▶ _The problem_
From the first line down to the one containing "er welchen Rat", reproduce the entries below exactly and leave out the pictures.

▶ _Listed entries_
···

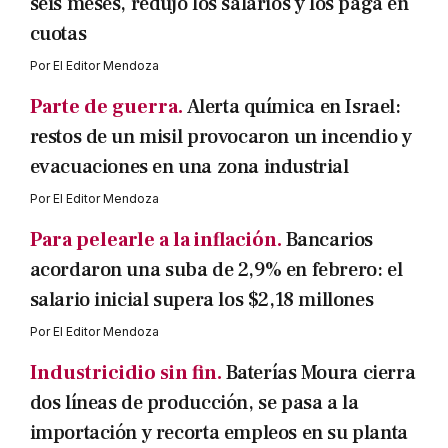
seis meses, redujo los salarios y los paga en
cuotas
Por
El Editor Mendoza
Parte de guerra.
Alerta química en Israel:
restos de un misil provocaron un incendio y
evacuaciones en una zona industrial
Por
El Editor Mendoza
Para pelearle a la inflación.
Bancarios
acordaron una suba de 2,9% en febrero: el
salario inicial supera los $2,18 millones
Por
El Editor Mendoza
Industricidio sin fin.
Baterías Moura cierra
dos líneas de producción, se pasa a la
importación y recorta empleos en su planta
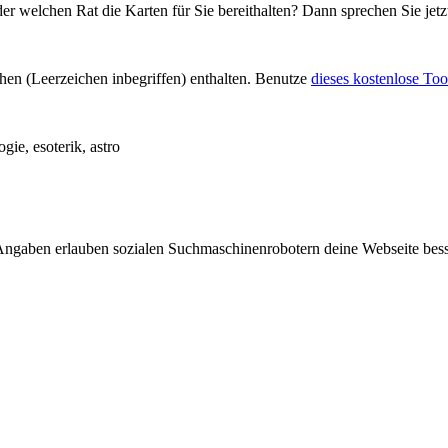
er welchen Rat die Karten für Sie bereithalten? Dann sprechen Sie jetz
chen (Leerzeichen inbegriffen) enthalten. Benutze
dieses kostenlose Too
gie, esoterik, astro
Angaben erlauben sozialen Suchmaschinenrobotern deine Webseite besse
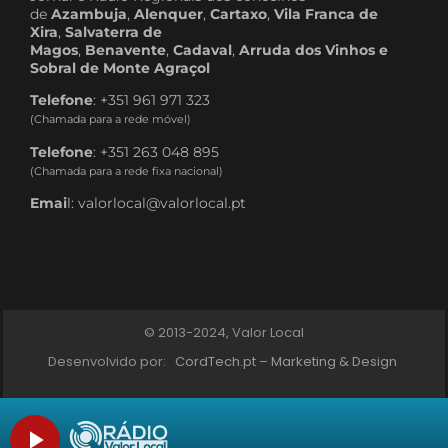
de
Azambuja
,
Alenquer
,
Cartaxo
,
Vila Franca de
Xira
,
Salvaterra de
Magos
,
Benavente
,
Cadaval
,
Arruda dos Vinhos e
Sobral de Monte Agraçol
Telefone
: +351 961 971 323
(Chamada para a rede móvel)
Telefone
: +351 263 048 895
(Chamada para a rede fixa nacional)
Emai
l: valorlocal@valorlocal.pt
© 2013-2024, Valor Local
Desenvolvido por:
CordTech.pt – Marketing & Design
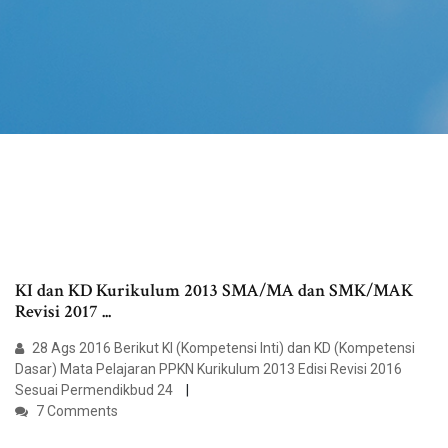
KI dan KD Kurikulum 2013 SMA/MA dan SMK/MAK
Revisi 2017 ...
28 Ags 2016 Berikut KI (Kompetensi Inti) dan KD (Kompetensi
Dasar) Mata Pelajaran PPKN Kurikulum 2013 Edisi Revisi 2016
Sesuai Permendikbud 24
7 Comments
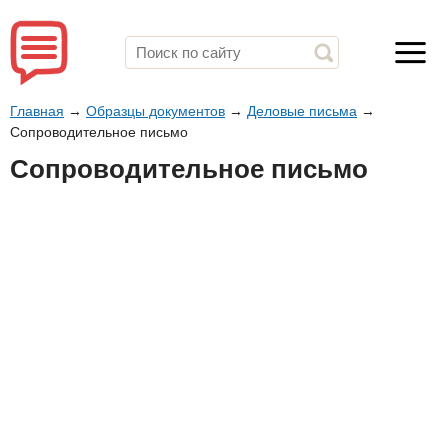
Главная
→
Образцы документов
→
Деловые письма
→
Сопроводительное письмо
Сопроводительное письмо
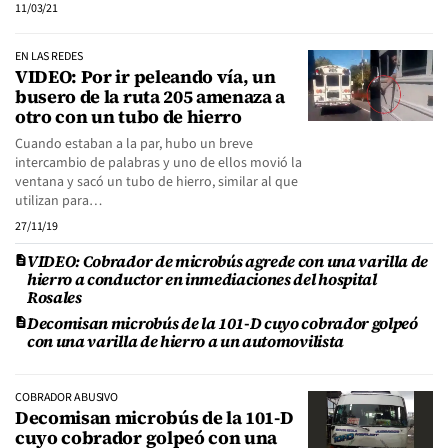
11/03/21
EN LAS REDES
VIDEO: Por ir peleando vía, un
busero de la ruta 205 amenaza a
otro con un tubo de hierro
Cuando estaban a la par, hubo un breve
intercambio de palabras y uno de ellos movió la
ventana y sacó un tubo de hierro, similar al que
utilizan para…
27/11/19
VIDEO: Cobrador de microbús agrede con una varilla de
hierro a conductor en inmediaciones del hospital
Rosales
Decomisan microbús de la 101-D cuyo cobrador golpeó
con una varilla de hierro a un automovilista
COBRADOR ABUSIVO
Decomisan microbús de la 101-D
cuyo cobrador golpeó con una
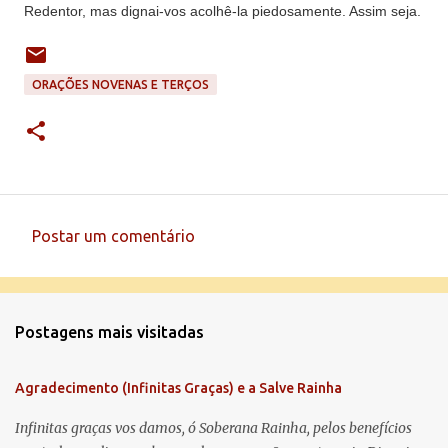
Redentor, mas dignai-vos acolhê-la piedosamente. Assim seja.
ORAÇÕES NOVENAS E TERÇOS
Postar um comentário
C
o
m
Postagens mais visitadas
e
n
Agradecimento (Infinitas Graças) e a Salve Rainha
t
á
Infinitas graças vos damos, ó Soberana Rainha, pelos benefícios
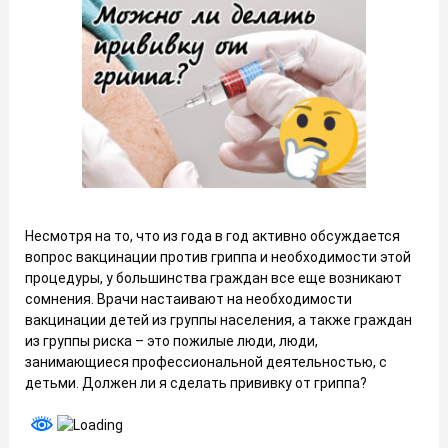
Несмотря на то, что из года в год активно обсуждается
вопрос вакцинации против гриппа и необходимости этой
процедуры, у большинства граждан все еще возникают
сомнения. Врачи настаивают на необходимости
вакцинации детей из группы населения, а также граждан
из группы риска – это пожилые люди, люди,
занимающиеся профессиональной деятельностью, с
детьми. Должен ли я сделать прививку от гриппа?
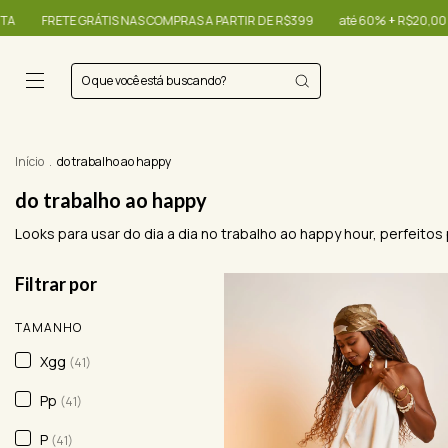
 PARTIR DE R$399
até 60% + R$20,00 OFF - use o cupom OIBONITA
FRETE
Início
.
do trabalho ao happy
do trabalho ao happy
Looks para usar do dia a dia no trabalho ao happy hour, perfeito
Filtrar por
TAMANHO
Xgg
(41)
Pp
(41)
P
(41)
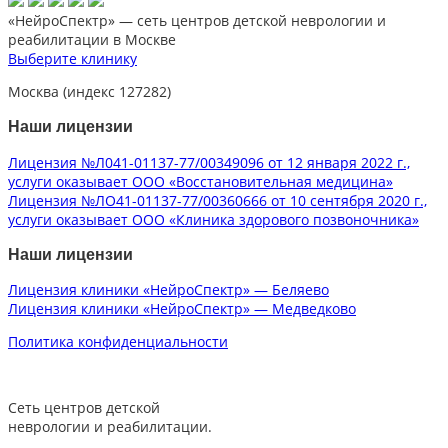
«НейроСпектр»
— сеть центров детской неврологии и
реабилитации в Москве
Выберите клинику
Москва (индекс 127282)
Наши лицензии
Лицензия №Л041-01137-77/00349096 от 12 января 2022 г.,
услуги оказывает ООО «Восстановительная медицина»
Лицензия №ЛО41-01137-77/00360666 от 10 сентября 2020 г.,
услуги оказывает ООО «Клиника здорового позвоночника»
Наши лицензии
Лицензия клиники «НейроСпектр» — Беляево
Лицензия клиники «НейроСпектр» — Медведково
Политика конфиденциальности
Сеть центров детской
неврологии и реабилитации.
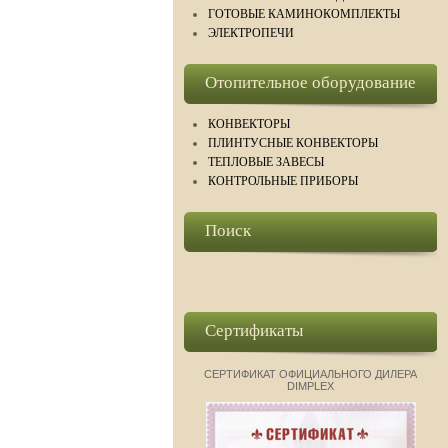
ГОТОВЫЕ КАМИНОКОМПЛЕКТЫ
ЭЛЕКТРОПЕЧИ
Отопительное оборудование
КОНВЕКТОРЫ
ПЛИНТУСНЫЕ КОНВЕКТОРЫ
ТЕПЛОВЫЕ ЗАВЕСЫ
КОНТРОЛЬНЫЕ ПРИБОРЫ
Поиск
Сертификаты
СЕРТИФИКАТ ОФИЦИАЛЬНОГО ДИЛЕРА
DIMPLEX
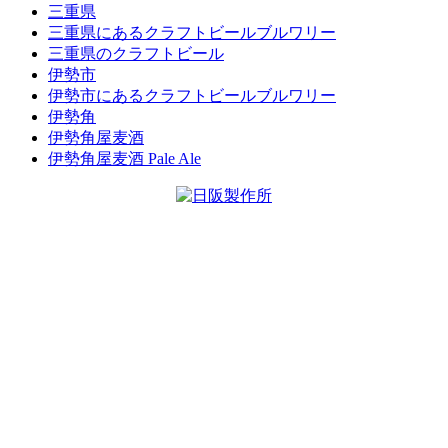
三重県
三重県にあるクラフトビールブルワリー
三重県のクラフトビール
伊勢市
伊勢市にあるクラフトビールブルワリー
伊勢角
伊勢角屋麦酒
伊勢角屋麦酒 Pale Ale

···

▶ _The answer_
seis meses, redujo los salarios y los paga en
cuotas
Por
El Editor Mendoza
Parte de guerra.
Alerta química en Israel:
restos de un misil provocaron un incendio y
evacuaciones en una zona industrial
Por
El Editor Mendoza
Para pelearle a la inflación.
Bancarios
acordaron una suba de 2,9% en febrero: el
salario inicial supera los $2,18 millones
Por
El Editor Mendoza
Industricidio sin fin.
Baterías Moura cierra
dos líneas de producción, se pasa a la
importación y recorta empleos en su planta
er welchen Rat die Karten für Sie bereithalten? Dann sprechen Sie jetz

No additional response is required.